25 января 1946 года. Токио
Придется просидеть хоть до утра, но погасить до конца долг за прошлое. Пока не выветрилось из памяти, попробую записать хотя бы некоторые впечатления от поездки по военно-морским базам, которую мы предприняли вместе с нашим морским представителем адмиралом Стеценко23 между 12 и 22 января.
Первый пункт, который мы посетили, была основная внутренняя военно-морская база Японии Курэ, расположенная на берегу внутреннего моря, окруженного с трех сторон островами Хонсю, Кюсю и Сикоку.
Во-первых, впечатления от самой базы.
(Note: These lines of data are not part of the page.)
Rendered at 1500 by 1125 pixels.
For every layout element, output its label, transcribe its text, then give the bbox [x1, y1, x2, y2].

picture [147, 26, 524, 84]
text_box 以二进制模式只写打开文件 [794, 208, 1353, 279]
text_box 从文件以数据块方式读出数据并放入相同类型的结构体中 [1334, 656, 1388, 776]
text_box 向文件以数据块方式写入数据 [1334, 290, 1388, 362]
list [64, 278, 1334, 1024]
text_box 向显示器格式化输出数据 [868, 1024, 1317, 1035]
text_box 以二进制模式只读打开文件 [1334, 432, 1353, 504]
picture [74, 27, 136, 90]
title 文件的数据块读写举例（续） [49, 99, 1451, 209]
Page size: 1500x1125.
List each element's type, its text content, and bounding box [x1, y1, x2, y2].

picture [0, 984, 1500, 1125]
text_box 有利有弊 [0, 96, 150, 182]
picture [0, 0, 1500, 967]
Курэ - небольшой, на три четверти разбитый бомбежками город, который был, очевидно, не более как полипом при базе. Бухта, в которой размещена база, очень широкая, имеет прекрасные глубины и узкую горловину входа в нее, так что в ней всегда тихо. Километров на шесть-семь вдоль полукружия бухты тянутся цехи судостроительных заводов.
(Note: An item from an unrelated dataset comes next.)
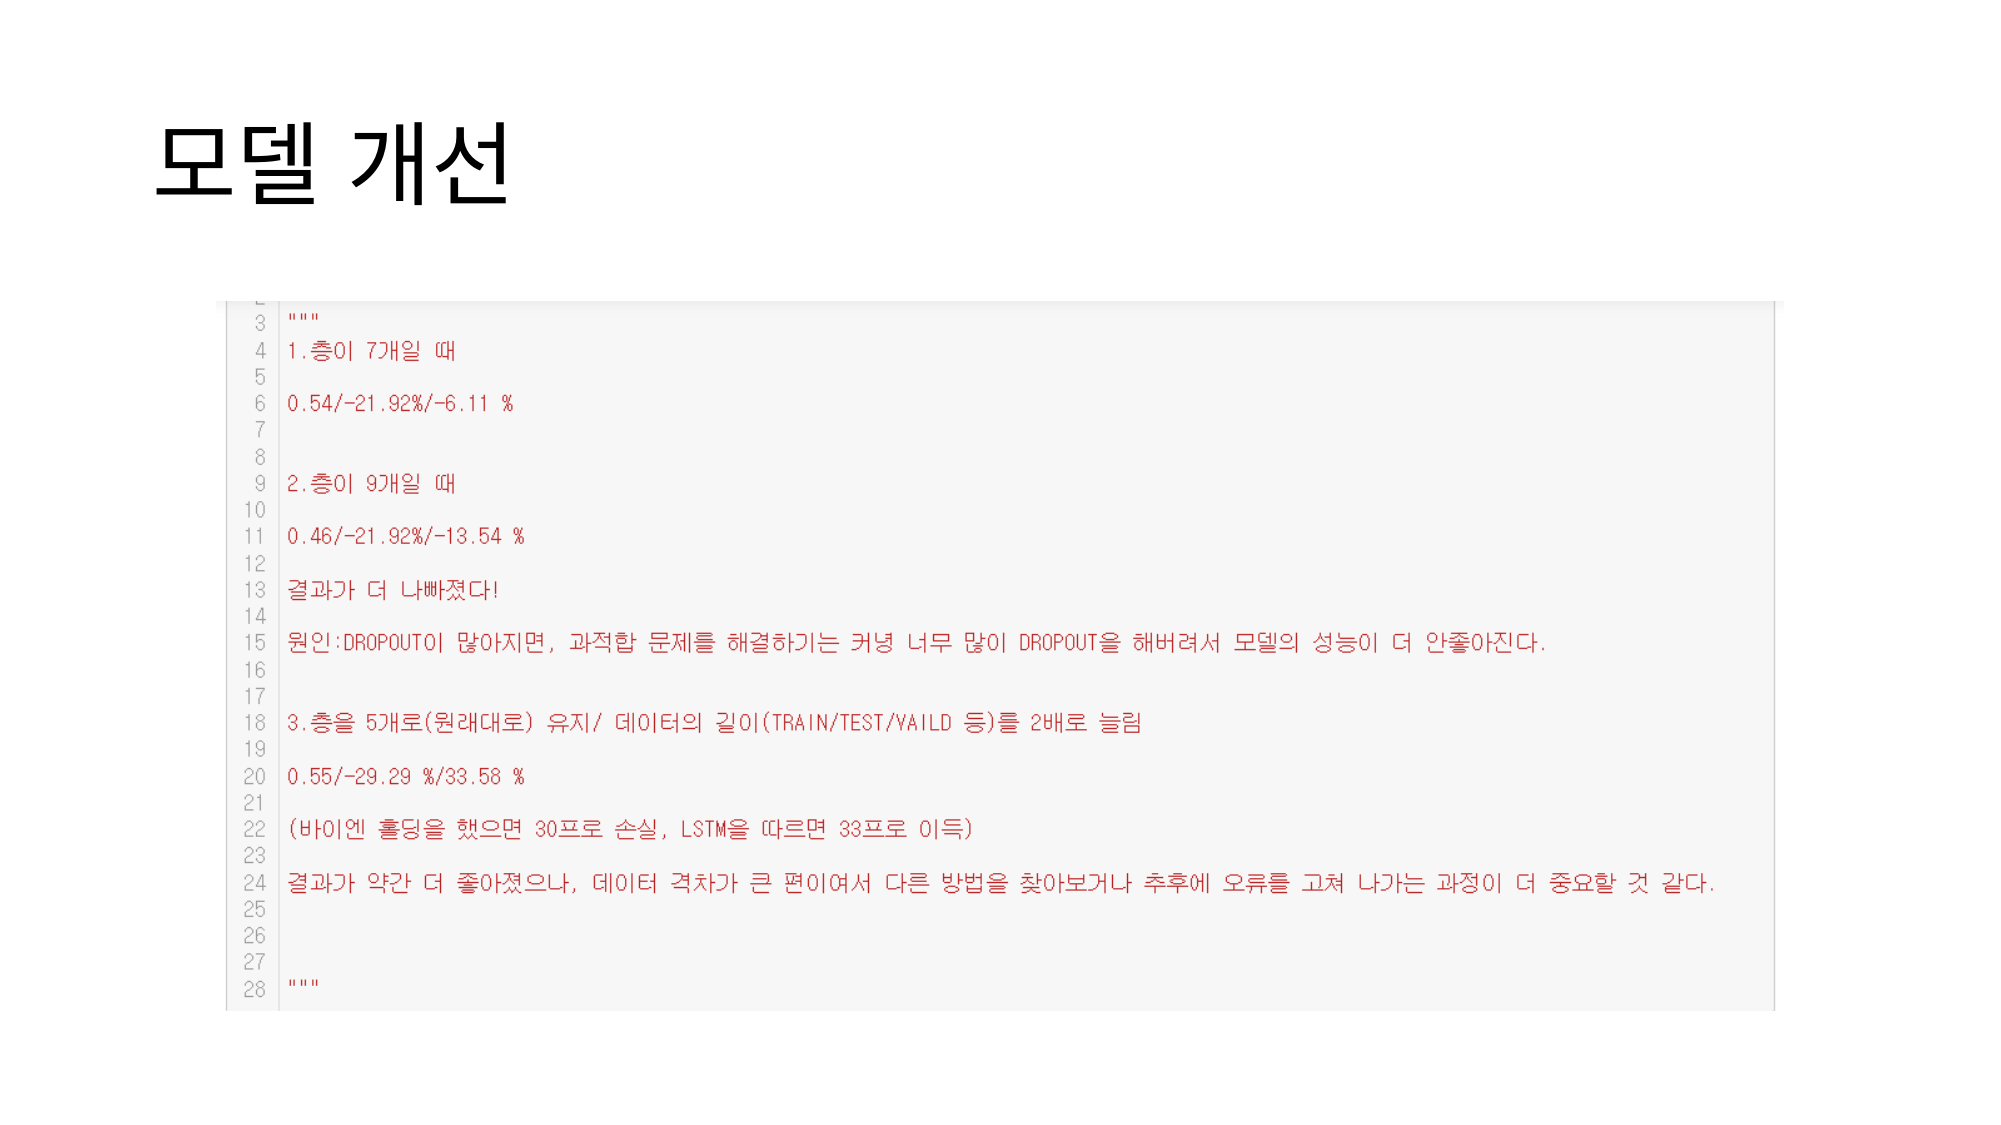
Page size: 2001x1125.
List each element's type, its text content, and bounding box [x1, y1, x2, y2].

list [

Американская авиация поработала здесь основательно. Многое разбито вдребезги. Здесь бомбили явно не только "зажигалками", как в Токио, но и тяжелыми фугасными бомбами. В Курэ были большие судостроительные верфи, а также завод морских гидросамолетов, и все это в значительной степени перепахано сейчас авиацией. Больше всего сохранились сухие доки; они сейчас или пусты, или в них стоят ремонтирующиеся небольшие американские суда. Прямо у стенки высится громада одного из крупнейших японских авианосцев, сейчас приспосабливаемого для перевозки возвращающихся из Китая японских солдат.
Курэ через несколько дней должен передаваться приходящим сюда британским оккупационным силам; многие цехи, оставшиеся после бомбежки целыми, подметены под метелку. В порту грузятся американские корабли. На всем пространстве порта громадное количество американских грузовых машин, которые, по-видимому, вывозят с этой территории не только свое многочисленное выгруженное здесь имущество, которым завалены все пристани, но и кое-что из оборудования.
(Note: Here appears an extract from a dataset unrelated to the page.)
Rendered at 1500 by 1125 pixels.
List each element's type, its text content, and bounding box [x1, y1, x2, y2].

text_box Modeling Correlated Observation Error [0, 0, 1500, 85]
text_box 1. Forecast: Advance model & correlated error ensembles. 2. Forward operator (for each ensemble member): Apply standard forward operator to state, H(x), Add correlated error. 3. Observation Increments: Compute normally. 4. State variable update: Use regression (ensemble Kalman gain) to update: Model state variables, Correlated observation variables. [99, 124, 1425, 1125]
На стапелях не стояло никаких сколько-нибудь значительных недостроенных японских судов, на воде - тоже. Кое-где среди железного лома и обвалившихся крыш виднелись недоконченные остовы подводных лодок средних, малых и малюток, так называемых живых торпед.
Объехав порт на машине в сопровождении морского полковника, мы поехали на остров, расположенный внутри бухты. На этом острове, где сейчас американский госпиталь, раньше размещалась японская военно-морская академия - святилище японского военно-морского духа.
Академия, располагавшаяся на острове, представляла собой особый, видимо, совершенно замкнутый в себе мир: мысли человека, учившегося здесь, не должны были никуда уходить из замкнутого круга впечатлений, понятий и представлений. Академия, очевидно, расширялась: вместе с довольно давно построенными зданиями рядом высились еще не оконченные, не покрытые крышами, но уже заставленные станками и приборами новые учебные мастерские и лаборатории. Все было оборудовано солидно, без излишнего блеска, но обстоятельно.
В центральном здании, где помещается американский госпиталь, стоял дым коромыслом. Курэ - один из основных пунктов отправки людей на родину. В вестибюле этого здания и вокруг него толпились несколько сот кричащих, смеющихся и не оказывающих никакого почтения начальству демобилизованных американских солдат, уезжающих сегодня в Америку.